Time to pay up for cultural vandalism: NSWALC Chair
December 7, 2012
The New South Wales Aboriginal Land Council has sought an urgent review of a decision by the Office of Environment and Heritage not to pursue the full force of the law over the destruction of Aboriginal rock engravings on Sydney's north shore.
NSWALC, the state's peak Aboriginal organisation, recently highlighted the alleged actions of Ausgrid for what appears to be blatant destruction of this sensitive Aboriginal site at Cromer, in it's magazine Tracker.
OEH is prosecuting Ausgrid through the Land and Environment Court under section 86(2) of the National Parks and Wildlife Act 1974 for harming an Aboriginal 'object.'
NSWALC believes the company should be prosecuted under section 86 (1) for knowingly harming or desecrating an Aboriginal 'object.'
The lesser charge would see Ausgrid face a maximum penalty of $220,000.
The more serious charge carries a maximum penalty of $1.1 million.
The matter is listed for first mention in the Land and Environment Court on December 14.
NSWALC Chief Executive Officer, Geoff Scott, wrote to the CEO of OEH, Ms Sally Barnes, on November 15 seeking a review of the decision.
Mr Scott asked for urgent advice as to why the matter was being dealt with under the lesser 'strict liability' offence. NSWALC recommended the charge be urgently upgraded to the more serious offence outlined in section 86 (1) of the Act.
Ms Barnes has advised that the a s.86(2) prosecution best reflects the nature of the alleged conduct, effectively taking the position that Ausgrid knew the location and significance of the site but "innocently" destroyed it.
The attitude and reluctance to act on this matter by OEH destroys any confidence that the recent amendments will have any effect at all.
"You make a law but if the relevant authority refuses to enforce it, it does not count. The message is that Aboriginal culture and heritage does not matter," Mr Scott said.
"This attitude on behalf of the government belies the concerns NSWALC has with the current purported reform of the Culture and Heritage laws in this state, no confidence at all that the government is serious."
"The government is continuing the manage and effectively supports destruction."
A disappointed NSWALC Chairman, Stephen Ryan, said today the ancient carving was one of the most impressive on Sydney's north shore.
"This was an ancient carving of a footprint on a large sandstone rock in Cromer and was one of the most important Aboriginal sites on Sydney's north shore," he said.
"It's now been trashed and destroyed forever.
"The government had an opportunity to set the tone here and do what's right.
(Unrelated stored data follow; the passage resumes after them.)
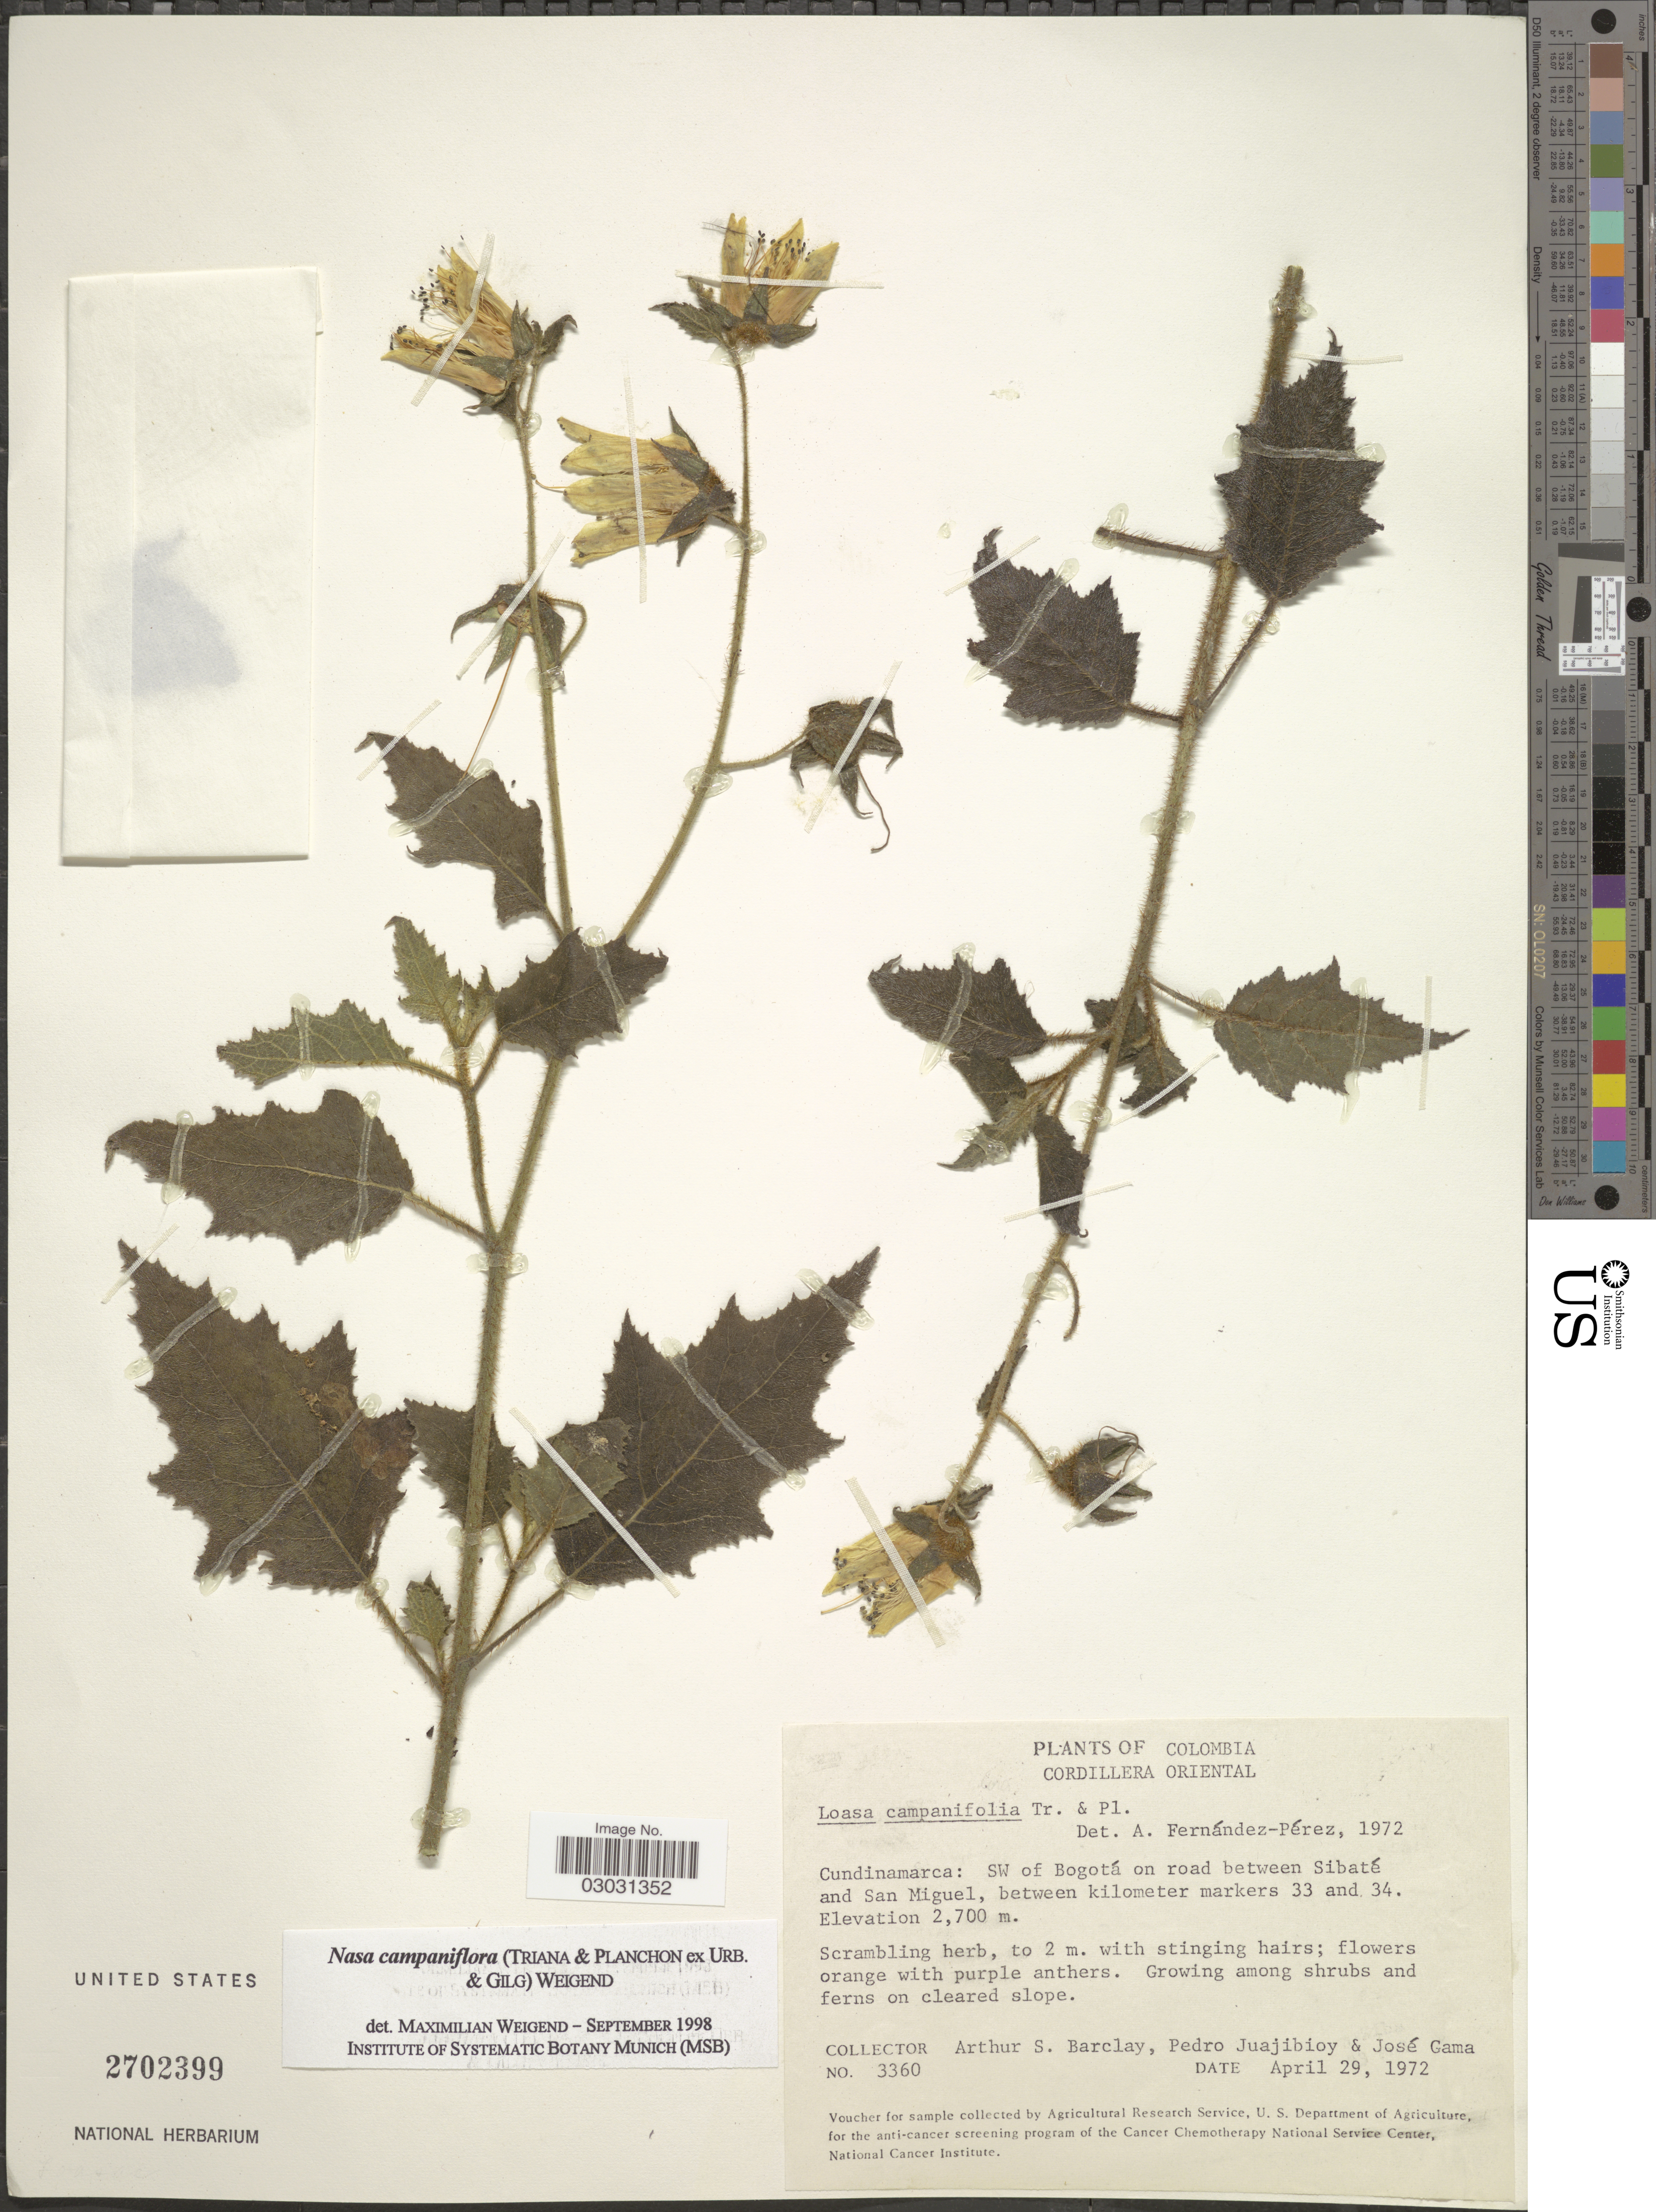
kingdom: Plantae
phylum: Tracheophyta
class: Magnoliopsida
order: Cornales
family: Loasaceae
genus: Nasa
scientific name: Nasa campaniflora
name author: (Triana & Planch. ex Urb. & Gilg) Weigend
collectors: A. S. Barclay, P. Juajibioy & J. Gama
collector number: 3360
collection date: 1972-04-29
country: Colombia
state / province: Cundinamarca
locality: Cordillera Oriental. SW of Bogotá on road between Sibaté and San Miguel, between kilometer markers 33 and 34.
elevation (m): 2700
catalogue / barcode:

They had a genuine chance to show they're serious about the protection of the oldest continuing culture in the world.
"This state needs to get serious about protecting its heritage and stop pretending to care.
"Developers know they'll get off with a slap on the wrist and a paltry fine, so they'll continue to destroy the world's oldest cultural sites at will.
"Our culture and heritage is critically important to us.
"I find it hard to believe the same miserly fine would be applied had heritage buildings in the Rocks been trashed.
"This is precisely the reason NSWALC has consistently called for the establishment of an independent Aboriginal body to manage and protect Aboriginal culture and heritage in NSW.
"This case demonstrates that the current laws are failing to protect Aboriginal heritage, and even in circumstances where clear destruction has occurred, the current laws are not providing any redress or deterrence.
"It's time the government quit its façade of concern and 'got real' about delivering genuine protection for priceless Australian cultural sites."